__题目__. 从开头一行起，到包含“ai& Collaborates with”的那一行止（两端都算），把这段行重新写出，其中的“Next-Gen”替换为“Next-Generation”，其余内容一字不改。答案中不要写入图片。

__练习材料__.
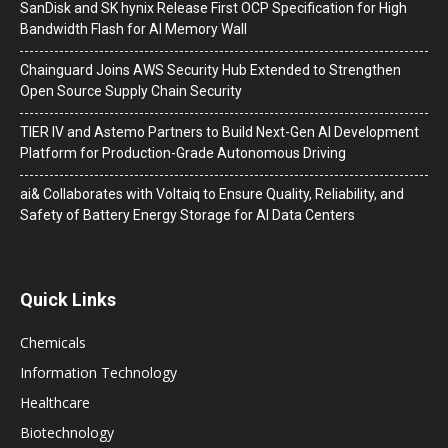
SanDisk and SK hynix Release First OCP Specification for High
Bandwidth Flash for AI Memory Wall
Chainguard Joins AWS Security Hub Extended to Strengthen
Open Source Supply Chain Security
TIER IV and Astemo Partners to Build Next-Gen AI Development
Platform for Production-Grade Autonomous Driving
ai& Collaborates with Voltaiq to Ensure Quality, Reliability, and
Safety of Battery Energy Storage for AI Data Centers
Quick Links
Chemicals
Information Technology
Healthcare
Biotechnology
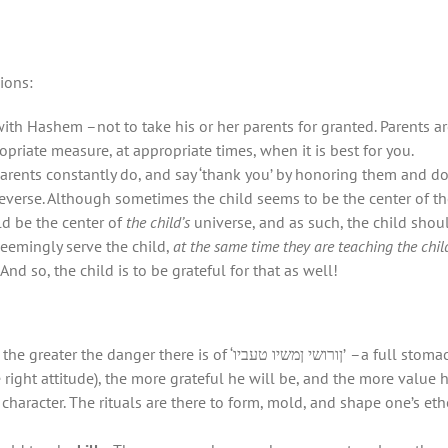
ions:
with Hashem –not to take his or her parents for granted. Parents a
opriate measure, at appropriate times, when it is best for you.
parents constantly do, and say ‘thank you’ by honoring them and d
reverse. Although sometimes the child seems to be the center of the
d be the center of
the child’s
universe, and as such, the child shou
seemingly serve the child,
at the same time they are teaching the chil
And so, the child is to be grateful for that as well!
משיו טעביו’ –a full stomach, counter-intuitively, is a potential cause of
he right attitude), the more grateful he will be, and the more value 
character. The rituals are there to form, mold, and shape one’s et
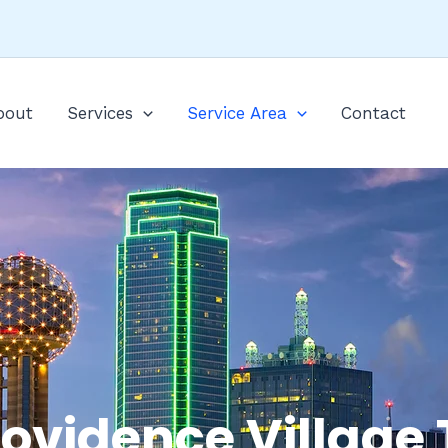
bout
Services
Service Area
Contact
rovidence Village 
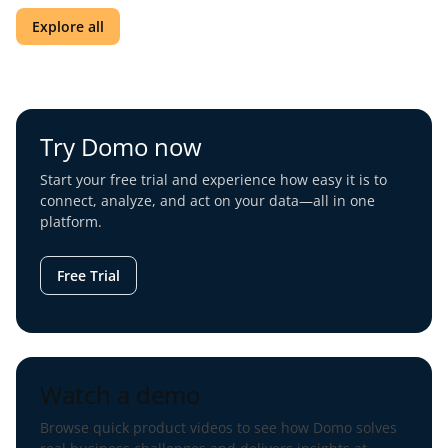
Explore all
Try Domo now
Start your free trial and experience how easy it is to
connect, analyze, and act on your data—all in one
platform.
Free Trial
Watch a demo
Browse quick product videos to see how Domo solves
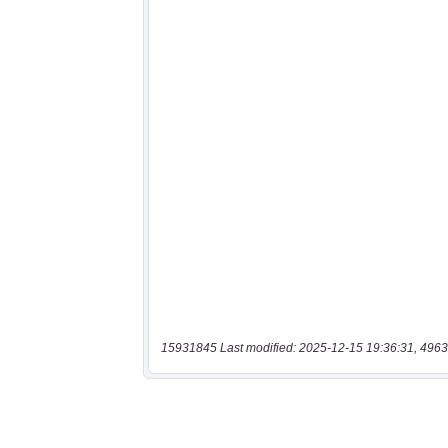
15931845 Last modified: 2025-12-15 19:36:31, 4963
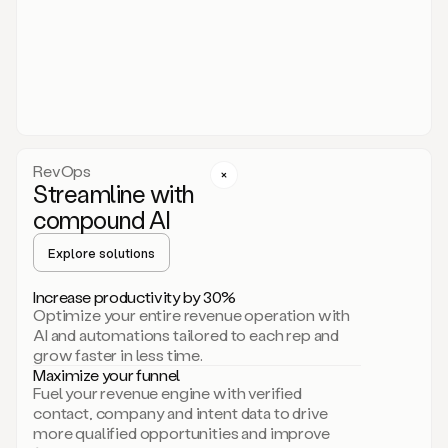
act.
You
just
have
to
approve
it,
and
that’s
RevOps
it.
Streamline with
This
level
compound AI
of
personalization
Explore solutions
is
only
Increase productivity by 30%
possible
Optimize your entire revenue operation with
because
AI and automations tailored to each rep and
as
grow faster in less time.
soon
Maximize your funnel
as
Fuel your revenue engine with verified
you
contact, company and intent data to drive
sign
more qualified opportunities and improve
up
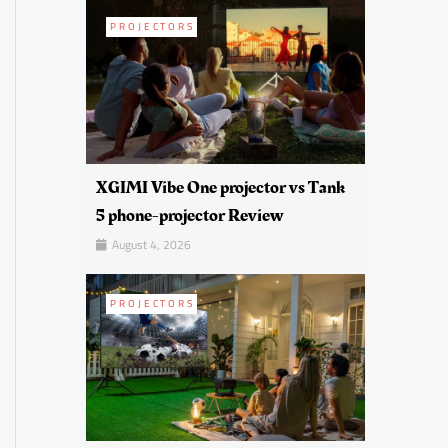
PROJECTORS
XGIMI Vibe One projector vs Tank
5 phone-projector Review
August 4, 2026
PROJECTORS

__参考答案__.
SanDisk and SK hynix Release First OCP Specification for High
Bandwidth Flash for AI Memory Wall
Chainguard Joins AWS Security Hub Extended to Strengthen
Open Source Supply Chain Security
TIER IV and Astemo Partners to Build Next-Generation AI Development
Platform for Production-Grade Autonomous Driving
ai& Collaborates with Voltaiq to Ensure Quality, Reliability, and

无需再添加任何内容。